• WORK INSTRUCTIONS: Could you print all the entries below exactly as they appear, omitting the pictures?

• DATA FOR ANALYSIS:
########################################

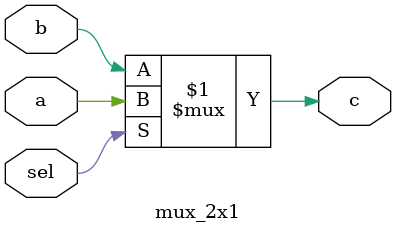
<source format=v>

module mux_2x1 (
    input  a, b, sel,
    output c
);

    // Ternary: sel high selects 'a', sel low selects 'b'
    assign c = sel ? a : b;

endmodule

</source>
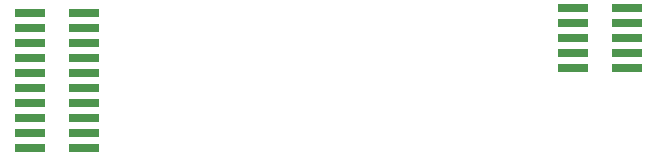
<source format=gbp>
G04*
G04 #@! TF.GenerationSoftware,Altium Limited,Altium Designer,21.4.1 (30)*
G04*
G04 Layer_Color=128*
%FSLAX25Y25*%
%MOIN*%
G70*
G04*
G04 #@! TF.SameCoordinates,E1CA7C7D-416C-4424-9A17-3CD1BDAA3B9A*
G04*
G04*
G04 #@! TF.FilePolarity,Positive*
G04*
G01*
G75*
%ADD37R,0.09843X0.02992*%
D37*
X-111142Y-37500D02*
D03*
X-128858D02*
D03*
X-111142Y-32500D02*
D03*
X-128858D02*
D03*
X-111142Y-27500D02*
D03*
X-128858D02*
D03*
X-111142Y-22500D02*
D03*
X-128858D02*
D03*
X-111142Y-17500D02*
D03*
X-128858D02*
D03*
X-111142Y-12500D02*
D03*
X-128858D02*
D03*
X-111142Y-7500D02*
D03*
X-128858D02*
D03*
X-111142Y-2500D02*
D03*
X-128858D02*
D03*
X-111142Y2500D02*
D03*
X-128858D02*
D03*
X-111142Y7500D02*
D03*
X-128858D02*
D03*
X69858Y-11000D02*
D03*
X52142D02*
D03*
X69858Y-6000D02*
D03*
Y-1000D02*
D03*
X52142D02*
D03*
X69858Y4000D02*
D03*
X52142D02*
D03*
X69858Y9000D02*
D03*
X52142D02*
D03*
Y-6000D02*
D03*
M02*

</source>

########################################

• THE COMPLETED TASK:
<source format=v>

module mux_2x1 (
    input  a, b, sel,
    output c
);

    // Ternary: sel high selects 'a', sel low selects 'b'
    assign c = sel ? a : b;

endmodule

</source>
<source format=gbp>
G04*
G04 #@! TF.GenerationSoftware,Altium Limited,Altium Designer,21.4.1 (30)*
G04*
G04 Layer_Color=128*
%FSLAX25Y25*%
%MOIN*%
G70*
G04*
G04 #@! TF.SameCoordinates,E1CA7C7D-416C-4424-9A17-3CD1BDAA3B9A*
G04*
G04*
G04 #@! TF.FilePolarity,Positive*
G04*
G01*
G75*
%ADD37R,0.09843X0.02992*%
D37*
X-111142Y-37500D02*
D03*
X-128858D02*
D03*
X-111142Y-32500D02*
D03*
X-128858D02*
D03*
X-111142Y-27500D02*
D03*
X-128858D02*
D03*
X-111142Y-22500D02*
D03*
X-128858D02*
D03*
X-111142Y-17500D02*
D03*
X-128858D02*
D03*
X-111142Y-12500D02*
D03*
X-128858D02*
D03*
X-111142Y-7500D02*
D03*
X-128858D02*
D03*
X-111142Y-2500D02*
D03*
X-128858D02*
D03*
X-111142Y2500D02*
D03*
X-128858D02*
D03*
X-111142Y7500D02*
D03*
X-128858D02*
D03*
X69858Y-11000D02*
D03*
X52142D02*
D03*
X69858Y-6000D02*
D03*
Y-1000D02*
D03*
X52142D02*
D03*
X69858Y4000D02*
D03*
X52142D02*
D03*
X69858Y9000D02*
D03*
X52142D02*
D03*
Y-6000D02*
D03*
M02*

</source>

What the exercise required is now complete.